For a while I was a big fan of factcheck.org, but found them to drop the ball on important things. They were never outright liars, but they changed the meaning of some things by what they left out, not what they added. Deception anyway I think. Same with snopes. As a matter of fact snoop is a good description because every time I tried that site on my old computer it tried to download something. I couldn't stop it, so I would hold the button in and override to shut my computer off.

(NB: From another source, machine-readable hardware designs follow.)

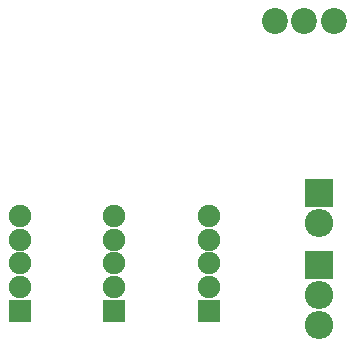
<source format=gbs>
%TF.GenerationSoftware,KiCad,Pcbnew,4.0.4-1.fc24-product*%
%TF.CreationDate,2018-01-11T12:08:34+11:00*%
%TF.ProjectId,VOL,564F4C2E6B696361645F706362000000,rev?*%
%TF.FileFunction,Soldermask,Bot*%
%FSLAX46Y46*%
G04 Gerber Fmt 4.6, Leading zero omitted, Abs format (unit mm)*
G04 Created by KiCad (PCBNEW 4.0.4-1.fc24-product) date Thu Jan 11 12:08:34 2018*
%MOMM*%
%LPD*%
G01*
G04 APERTURE LIST*
%ADD10C,0.100000*%
%ADD11C,2.200000*%
%ADD12R,1.900000X1.900000*%
%ADD13C,1.900000*%
%ADD14O,2.398980X2.398980*%
%ADD15R,2.398980X2.398980*%
G04 APERTURE END LIST*
D10*
D11*
X178600000Y-52000000D03*
X181100000Y-52000000D03*
X183600000Y-52000000D03*
D12*
X157000000Y-76500000D03*
D13*
X157000000Y-74500000D03*
X157000000Y-72500000D03*
X157000000Y-70500000D03*
X157000000Y-68500000D03*
D12*
X165000000Y-76500000D03*
D13*
X165000000Y-74500000D03*
X165000000Y-72500000D03*
X165000000Y-70500000D03*
X165000000Y-68500000D03*
D12*
X173000000Y-76500000D03*
D13*
X173000000Y-74500000D03*
X173000000Y-72500000D03*
X173000000Y-70500000D03*
X173000000Y-68500000D03*
D14*
X182300000Y-77680000D03*
D15*
X182300000Y-72600000D03*
D14*
X182300000Y-75140000D03*
X182300000Y-69040000D03*
D15*
X182300000Y-66500000D03*
M02*

</source>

I will not go to that site anymore. 
I gave factcheck more than a fair chance, and the same with snopes, but when they are wrong multiple times, and you know the truth, it starts to nag at you.



> Snopes Exposed
> 
> Date: Mon, 10 May 2010 13:55:13
> 
> ...


----------



## Robert A. Langager (Feb 22, 2002)

http://www.truthorfiction.com/rumors/s/snopes.htm


----------



## Robert A. Langager (Feb 22, 2002)

http://www.factcheck.org/2009/04/snopescom/


----------



## Plainsman (Jul 30, 2003)

Yes, I knew that perhaps only 10% of this thing was true, and I knew others would check it out. 

Still I have caught them giving wrong answers and that bothers me. I guess I should say, I have caught factcheck giving false answers. I know less about snops because I avoid since downloads start when I go there. That has happened three times to me. 
Does it eat at you at all that factcheck verifies snopes and snopes verifies factcheck. Isn't that like Bush verifying Cheney and Cheney verifying Bush. I wish I had a site that I trusted.


----------



## zogman (Mar 20, 2002)

Robert you need to layoff the :koolaid: You are driving the price up. :rollin: 
Switch to Bud oke:


----------



## Plainsman (Jul 30, 2003)

What I would like is a site that a person can trust. I see factcheck.org was linked to the Annenberg foundation. It was the site I trusted most. After I found a number of mistakes last year I started scratching my head. One mistake favored conservatives while a half dozen favored liberals. I guess they figure throw a bone and no one will catch on.



> Patterico's Pontifications » Unmitigated Garbage from FactCheck ...
> Sep 23, 2008 ... Why is there no mention of the relationship between factcheck.org and Obama's association with the Chicago Annenberg Challenge (CAC)? ...
> patterico.com/.../unmitigated-garbage-from-factcheckorg-on-obamas-second-amendment-record





> Unmitigated Garbage from FactCheck.org on Obama's Second Amendment Record
> Filed under: General - Patterico @ 7:23 am
> Xrlq points us to this ridiculous FactCheck.org piece on Obama and gun rights. I am by now completely disenchanted with FactCheck.org and virtually every other "fact checking" site out there, and this piece does nothing to dispel my depression


.



> The summary version: FactCheck ridicules the NRA in this piece. But the NRA is careful to say: look at Obama's record and not his rhetoric. And at least two of the NRA claims are backed up by references to Obama's record. Yet FactCheck.org goes on to minimize or completely ignore Obama's record on these points, choosing instead to concentrate on citations to Obama's later campaign rhetoric.


----------